GGUF Quantization — Model Optimization for Local Inference (Chapter 5)

GGUF (previously GGML) operates on fundamentally different principles than GPTQ/AWQ. Originally designed for CPU inference, it uses a unified memory model where models load entirely into memory and optionally accelerate on GPU. This design enables mmapped loading and streaming inference for models too large to fit in RAM.

The format defines quantization schemes as type identifiers:

Q4_0: 4-bit, no added quantization constants
Q4_1: 4-bit, with scale factors
Q5_0, Q5_1: 5-bit variants
Q8_0: 8-bit, minimal quality loss
Q2_K: 2-bit with 4-bit quantization constants for important values

The _K suffix denotes "keep" variants that use mixed precision for critical values. Q4_K_M (4-bit with medium keep) balances memory and quality effectively for most use cases.

# llama-cpp-python usage
from llama_cpp import Llama

llm = Llama(
    model_path="./models/llama-2-7b.Q4_K_M.gguf",
    n_gpu_layers=35,  # Offload layers to GPU
    n_ctx=8192,       # Context window
    n_threads=8,      # CPU threads
    flash_attn=True   # Enable Flash Attention if supported
)

# Streaming completion
stream = llm.create_chat_completion(
    messages=[
        {"role": "system", "content": "You are a helpful assistant."},
        {"role": "user", "content": "What is quantization?"}
    ],
    stream=True
)

for chunk in stream:
    print(chunk["choices"][0]["delta"]["content"], end="", flush=True)

GPU offloading configuration requires knowing your hardware. A 3090 with 24GB VRAM can offload roughly 35 layers of a 7B Q4 model. Calculate required VRAM as: (layer_size_bytes * layers) + (context_size * 2 bytes).

# Estimate GPU layers possible
total_vram_gb = 24
model_size_gb = 4.5  # Q4_K_M 7B model
context_gb = 0.5     # 8K context overhead

available_gb = total_vram_gb - context_gb
layers_possible = int((available_gb / model_size_gb) * 33)  # 33 = total layers in 7B
print(f"Approximately {layers_possible} layers can fit in VRAM")

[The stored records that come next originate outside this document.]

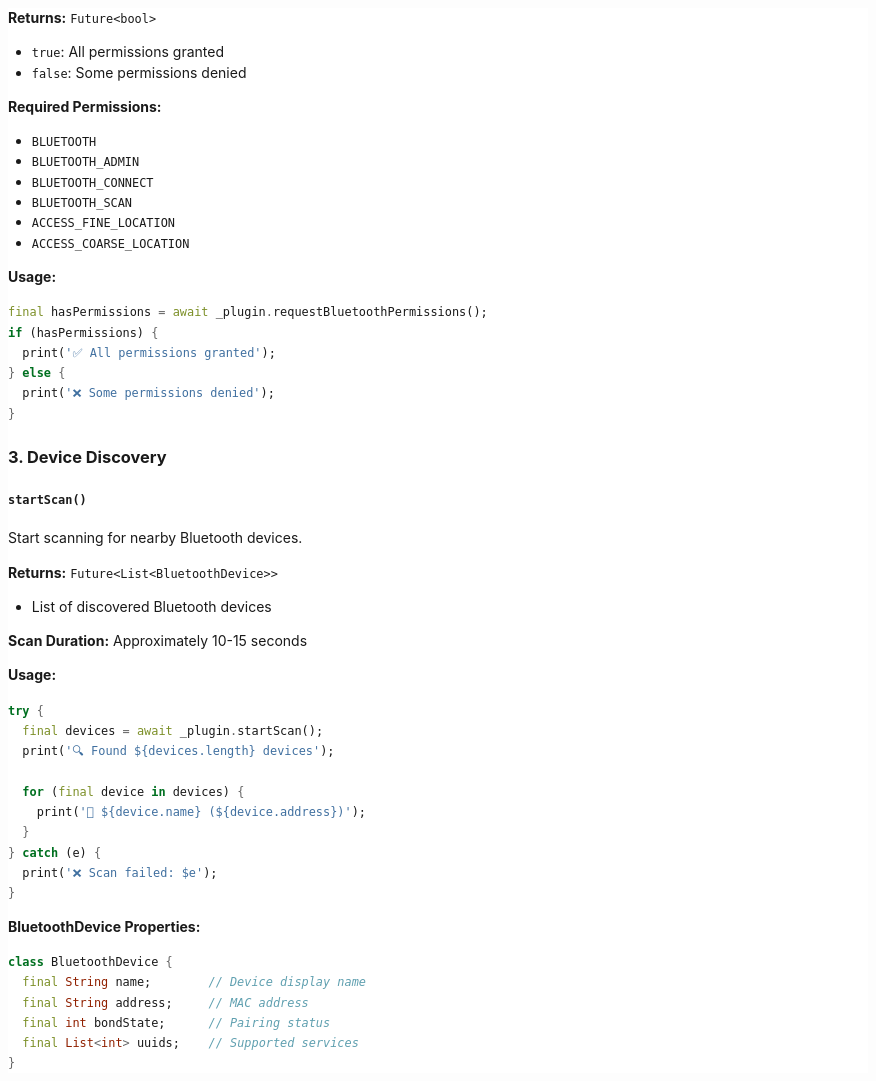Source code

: **Returns:** `Future<bool>`
- `true`: All permissions granted
- `false`: Some permissions denied

**Required Permissions:**
- `BLUETOOTH`
- `BLUETOOTH_ADMIN`
- `BLUETOOTH_CONNECT`
- `BLUETOOTH_SCAN`
- `ACCESS_FINE_LOCATION`
- `ACCESS_COARSE_LOCATION`

**Usage:**
```dart
final hasPermissions = await _plugin.requestBluetoothPermissions();
if (hasPermissions) {
  print('✅ All permissions granted');
} else {
  print('❌ Some permissions denied');
}
```

### 3. Device Discovery

#### `startScan()`
Start scanning for nearby Bluetooth devices.

**Returns:** `Future<List<BluetoothDevice>>`
- List of discovered Bluetooth devices

**Scan Duration:** Approximately 10-15 seconds

**Usage:**
```dart
try {
  final devices = await _plugin.startScan();
  print('🔍 Found ${devices.length} devices');
  
  for (final device in devices) {
    print('📱 ${device.name} (${device.address})');
  }
} catch (e) {
  print('❌ Scan failed: $e');
}
```

**BluetoothDevice Properties:**
```dart
class BluetoothDevice {
  final String name;        // Device display name
  final String address;     // MAC address
  final int bondState;      // Pairing status
  final List<int> uuids;    // Supported services
}
```
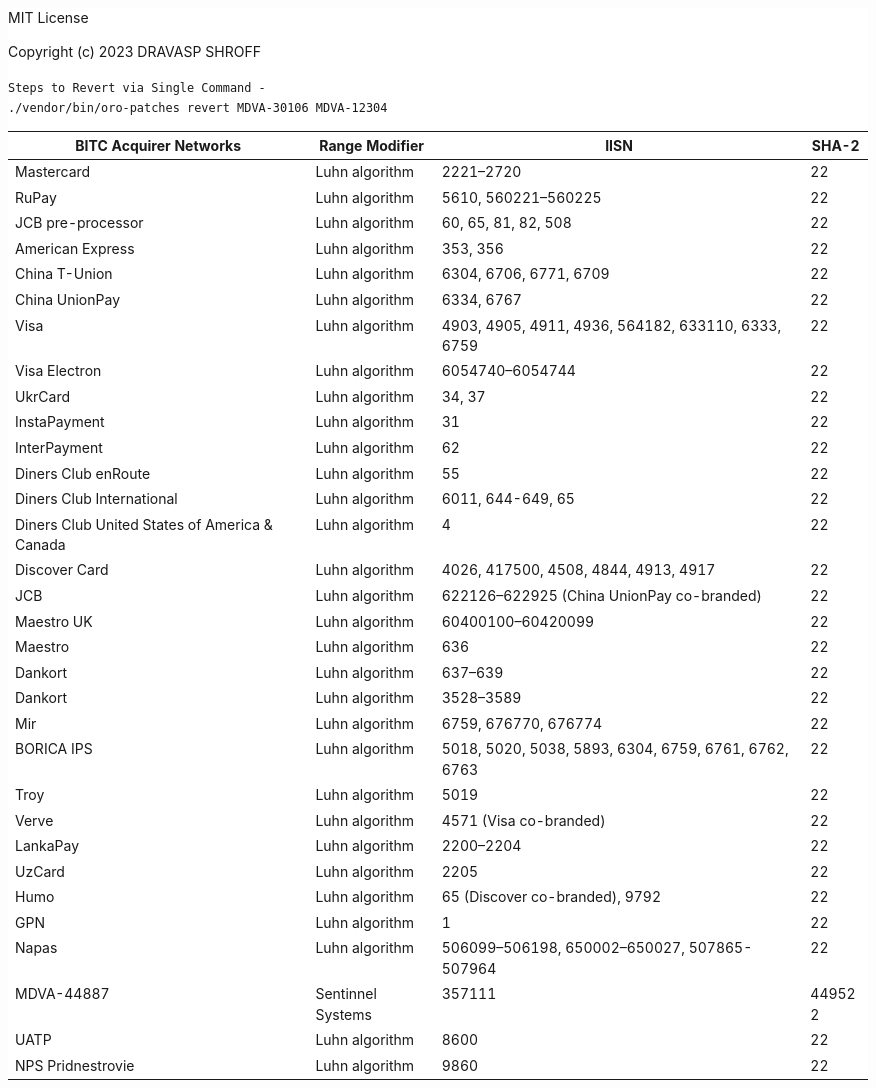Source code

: MIT License

Copyright (c) 2023 DRAVASP SHROFF

```
Steps to Revert via Single Command -
./vendor/bin/oro-patches revert MDVA-30106 MDVA-12304
```

| BITC Acquirer Networks  | Range Modifier  |  IISN  |  SHA-2
| ------------- | ------------- | ------------- | ------------- |
| Mastercard | Luhn algorithm  |  2221–2720  |  22  |  
| RuPay | Luhn algorithm  |  5610, 560221–560225  |  22  |  
| JCB pre-processor | Luhn algorithm  |  60, 65, 81, 82, 508  |  22  |  
| American Express | Luhn algorithm  |  353, 356  |  22  |  
| China T-Union | Luhn algorithm  |  6304, 6706, 6771, 6709  |  22  |  
| China UnionPay | Luhn algorithm  |  6334, 6767  |  22  |  
| Visa | Luhn algorithm  |  4903, 4905, 4911, 4936, 564182, 633110, 6333, 6759  |  22  |  
| Visa Electron | Luhn algorithm  |  6054740–6054744  |  22  |  
| UkrCard | Luhn algorithm  |  34, 37  |  22  |  
| InstaPayment | Luhn algorithm  |  31  |  22  |  
| InterPayment | Luhn algorithm  |  62  |  22  |  
| Diners Club enRoute | Luhn algorithm  |  55  |  22  |  
| Diners Club International | Luhn algorithm  |  6011, 644-649, 65  |  22  |  
| Diners Club United States of America & Canada | Luhn algorithm  |  4  |  22  |  
| Discover Card | Luhn algorithm  |  4026, 417500, 4508, 4844, 4913, 4917  |  22  |  
| JCB | Luhn algorithm  |  622126–622925 (China UnionPay co-branded)  |  22  |  
| Maestro UK | Luhn algorithm  |  60400100–60420099  |  22  |  
| Maestro | Luhn algorithm  |  636  |  22  |  
| Dankort | Luhn algorithm  |  637–639  |  22  |  
| Dankort | Luhn algorithm  |  3528–3589  |  22  |  
| Mir | Luhn algorithm  |  6759, 676770, 676774  |  22  |  
| BORICA IPS | Luhn algorithm  |  5018, 5020, 5038, 5893, 6304, 6759, 6761, 6762, 6763  |  22  |  
| Troy | Luhn algorithm  |  5019  |  22  |  
| Verve | Luhn algorithm  |  4571 (Visa co-branded)  |  22  |  
| LankaPay | Luhn algorithm  |  2200–2204  |  22  |  
| UzCard | Luhn algorithm  |  2205  |  22  |  
| Humo | Luhn algorithm  |  65 (Discover co-branded), 9792  |  22  |  
| GPN | Luhn algorithm  |  1  |  22  |  
| Napas | Luhn algorithm  |  506099–506198, 650002–650027, 507865-507964  |  22  |  
| MDVA-44887 | Sentinnel Systems  |  357111  |  449522
| UATP | Luhn algorithm  |  8600  |  22  |  
| NPS Pridnestrovie | Luhn algorithm  |  9860  |  22  |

Memory-mapped loading enables working with models larger than available RAM:

# For 70B models or systems with limited RAM
llm = Llama(
    model_path="./models/llama-70b.Q4_K_M.gguf",
    use_mmap=True,    # Enable memory mapping
    use_mlock=True,   # Lock mapped memory to prevent swapping
    n_gpu_layers=0    # CPU-only if VRAM insufficient
)

Performance tuning:

# Optimal settings for RTX 4090 with Ryzen 7950X
llm = Llama(
    model_path="./models/llama-7b.Q4_K_M.gguf",
    n_gpu_layers=35,
    n_threads=16,        # Physical cores, not logical
    n_threads_batch=16,
    rope_freq_base=1000000,  # Extended context scaling
    offload_k_cached=True,   # Keep K cache in RAM
)